We investigated the possibility that cultured corneal endothelial cells express receptors that are coupled to the phosphoinositide cycle/intracellular Ca2+ signaling pathway. Agonist-stimulated changes in intracellular calcium ([Ca2+]i) in single bovine and human corneal endothelial cells (BCEC and HCEC, respectively) derived from confluent cultures were measured by microspectrofluorimetry using the Ca2+-sensitive probe, fura-2. Total inositol phosphates accumulated during a 30 min incubation in the presence or absence of agonists was determined in Li+ containing medium with cells pre-labelled for 48 hrs with 10 muCi/ml H-3-Myo inositol. Histamine (HA), ADP and ATP induced a rapid increase in [Ca2+]i. Subsequently, [Ca2+)i decreased to either a stable, agonist-dependent sustained elevation, or fell back to baseline to begin oscillatory fluctuations.
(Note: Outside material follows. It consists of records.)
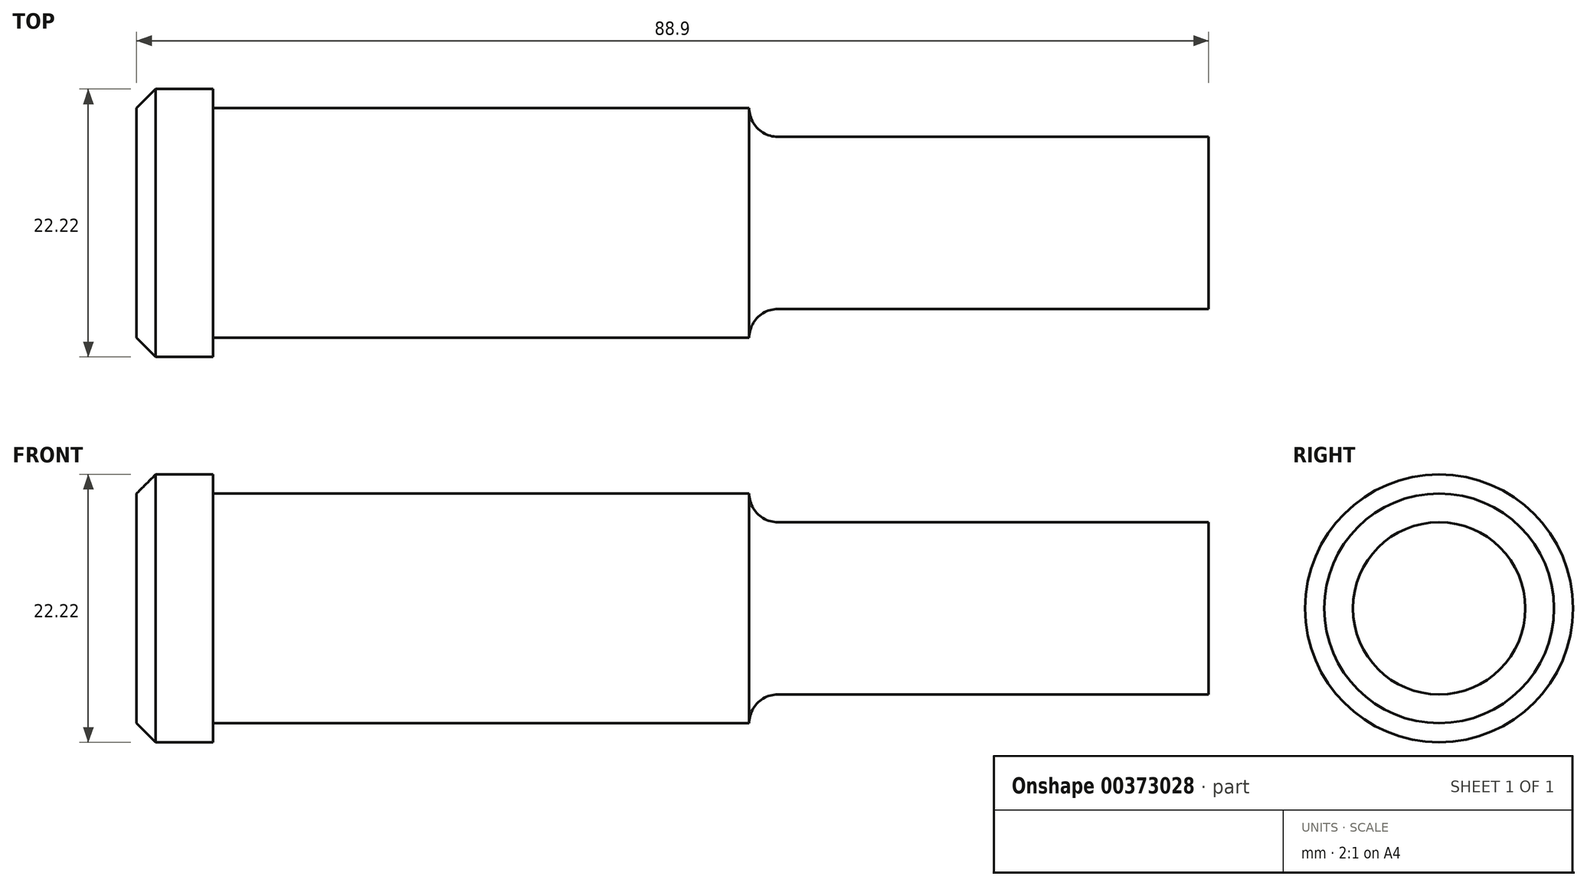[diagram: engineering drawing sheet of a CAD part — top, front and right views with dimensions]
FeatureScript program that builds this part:
annotation { "Feature Type Name" : "Feature", "Feature Type Description" : "" }
export const myFeature = defineFeature(function(context is Context, id is Id, definition is map)
    precondition{}
    {
        {
            var Q0;
            Q0=qCreatedBy(makeId("Front.planeOp"),FACE);
            var sketch = newSketch(context, id + "F0", { "sketchPlane" : qUnion([Q0])});
            skLineSegment(sketch, "E0", {"start": v(-29.43, 0) * mm, "end": v(-29.43, 11.11) * mm});
            skLineSegment(sketch, "E1", {"start": v(-29.43, 11.11) * mm, "end": v(-23.08, 11.11) * mm});
            skLineSegment(sketch, "E2", {"start": v(-23.08, 11.11) * mm, "end": v(-23.08, 9.52) * mm});
            skLineSegment(sketch, "E3", {"start": v(-23.08, 9.52) * mm, "end": v(21.37, 9.53) * mm});
            skLineSegment(sketch, "E4", {"start": v(59.47, 7.14) * mm, "end": v(59.47, 0) * mm});
            skPoint(sketch, "E5.second.point", {"position": v(23.07, 17.53) * mm});
            skPoint(sketch, "E5.third.point", {"position": v(34.35, 13) * mm});
            skLineSegment(sketch, "E6", {"start": v(-29.43, 0) * mm, "end": v(59.47, 0) * mm});
            skLineSegment(sketch, "E7", {"start": v(59.47, 7.14) * mm, "end": v(23.75, 7.14) * mm});
            skArc(sketch, "E8", {"start": v(21.37, 9.53) * mm, "mid": v(22.06, 7.84) * mm, "end": v(23.75, 7.14) * mm});
            skSolve(sketch);
        }
        {
            var Q0;
            Q0=makeQuery(id+"F0.imprint","IMPRINT",FACE,{"disambiguationData":[TD([[makeQuery(id+"F0.imprint","IMPRINT",EDGE,{"derivedFrom":sQuery(id+"F0.wireOp",EDGE,"E0")}),-1.0]])]});
            var Q1;
            Q1=sQuery(id+"F0.wireOp",EDGE,"E6");
            revolve(context, id + "F1", {"surfaceOperationType" : NewSurfaceOperationType.NEW, "entities" : qUnion([Q0]), "axis" : qUnion([Q1]), "revolveType" : RevolveType.FULL});
        }
        {
            var Q0;
            Q0=makeQuery(id+"F1.opRevolve","SWEPT_EDGE",EDGE,{"disambiguationData":[OSD([sQuery(id+"F0.wireOp",EDGE,"E0"),sQuery(id+"F0.wireOp",EDGE,"E1")])]});
            chamfer(context, id + "F2", {"entities" : qUnion([Q0]), "width" : 1.59 * mm, "tangentPropagation" : true});
        }
    });
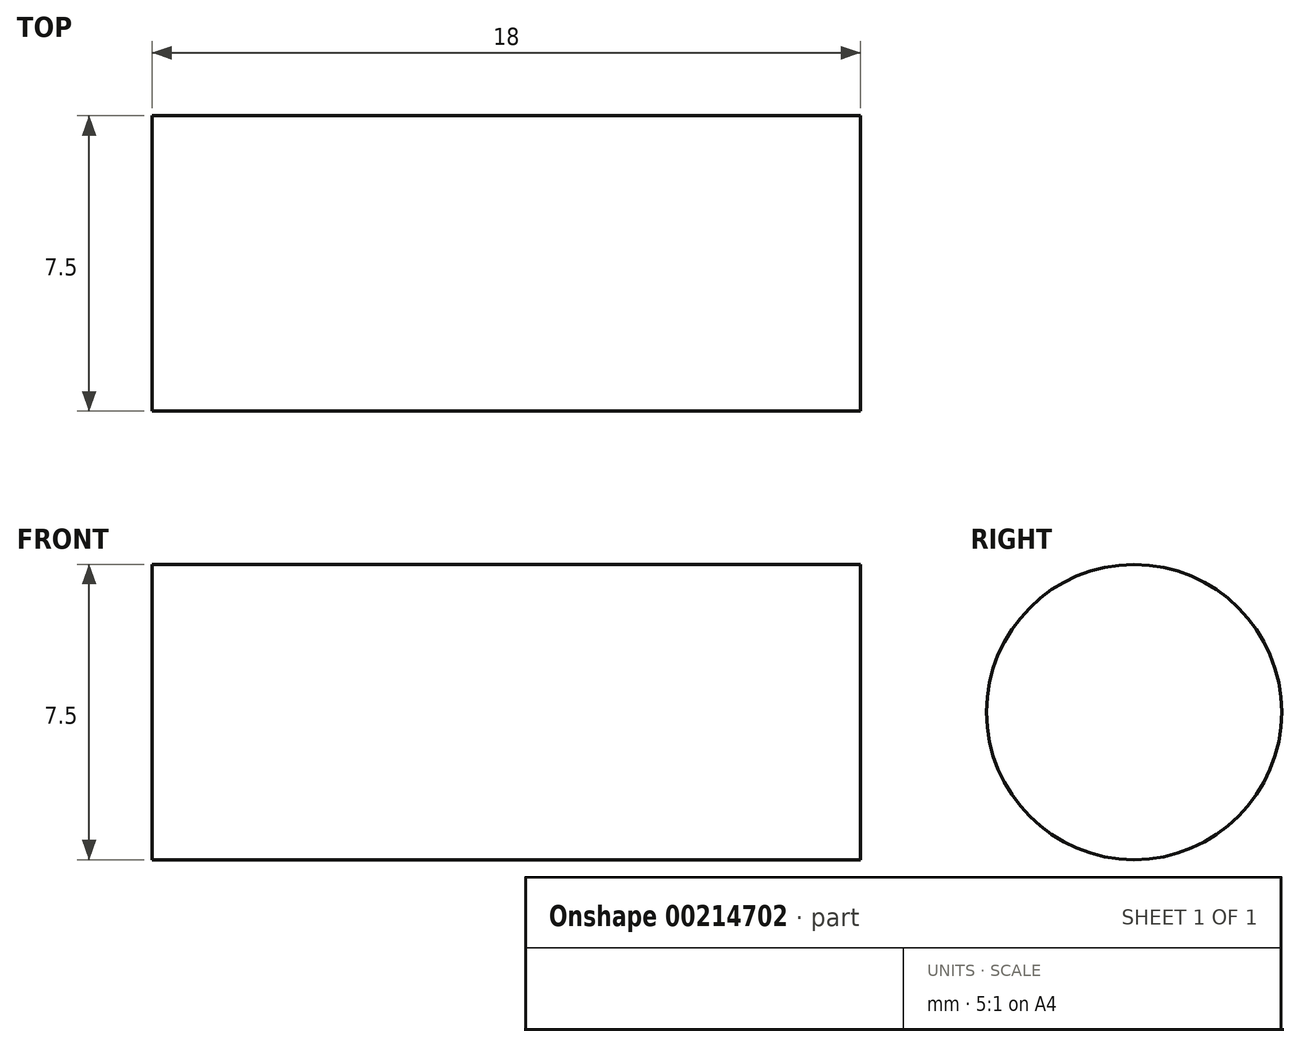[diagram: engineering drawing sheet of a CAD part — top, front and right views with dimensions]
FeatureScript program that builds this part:
annotation { "Feature Type Name" : "Feature", "Feature Type Description" : "" }
export const myFeature = defineFeature(function(context is Context, id is Id, definition is map)
    precondition{}
    {
        {
            var Q0;
            Q0=qCreatedBy(makeId("Right.planeOp"),FACE);
            var sketch = newSketch(context, id + "F0", { "sketchPlane" : qUnion([Q0])});
            skCircle(sketch, "E0", {"center": v(0, 0) * mm, "radius": 3.75 * mm});
            skSolve(sketch);
        }
        {
            var Q0;
            Q0 = qSketchRegion(id + "F0", true);
            extrude(context, id + "F1", {"entities" : qUnion([Q0]), "depth" : 18 * mm});
        }
    });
The initial rise in (Ca2+)i was insensitive to removal of extracellular calcium (Ca2+)o whereas the stable elevations in [Ca2+]i and the [Ca2+]i oscillations required Ca2+o. In contrast, bradykinin (BK) and endothelin-I (ET-1) elicited an initial rise in [Ca2+]i that returned to prestimulatory levels within 2 min despite the continued presence of agonist. The Ca2+-mobilizing agonists carbachol, phenylephrine, adenosine and substance P were all ineffective in elevating [Ca2+]i. Histamine-induced Ca2+ mobilization was inhibited by the H-1-receptor antagonist triprolidine, but triprolidine had no effect on either BK or ATP stimulation of Ca2+ mobilization. In BCEC, 100 muM HA significantly increased total inositol phosphate accumulation (18.8-fold over unstimulated controls) and was 90% inhibited by 0.5 muM triprolidine. BK and ATP also significantly increased formation of inositol phosphates in BCEC. These results indicate that the signal transduction pathway involving PI turnover and Ca2+ mobilization is expressed in BCEC and HCEC cultures and is activated by HA, BK, ATP, ADP and ET-1.